• Problem: A faithful copy of each entry below is expected, with the images removed.

• Extracted data:
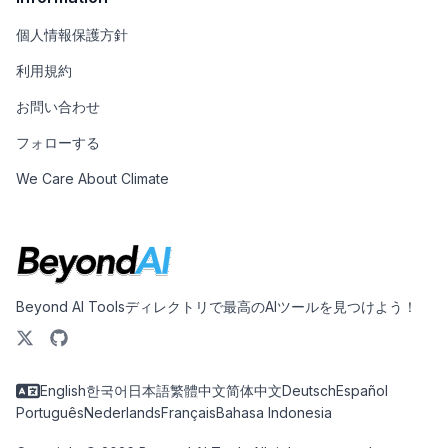
個人情報保護方針
利用規約
お問い合わせ
フォローする
We Care About Climate
Beyond AI Toolsディレクトリで最高のAIツールを見つけよう！
English
한국어
日本語
繁體中文
简体中文
Deutsch
Español
Português
Nederlands
Français
Bahasa Indonesia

• Exercise solution:
個人情報保護方針
利用規約
お問い合わせ
フォローする
We Care About Climate
Beyond AI Toolsディレクトリで最高のAIツールを見つけよう！
English
한국어
日本語
繁體中文
简体中文
Deutsch
Español
Português
Nederlands
Français
Bahasa Indonesia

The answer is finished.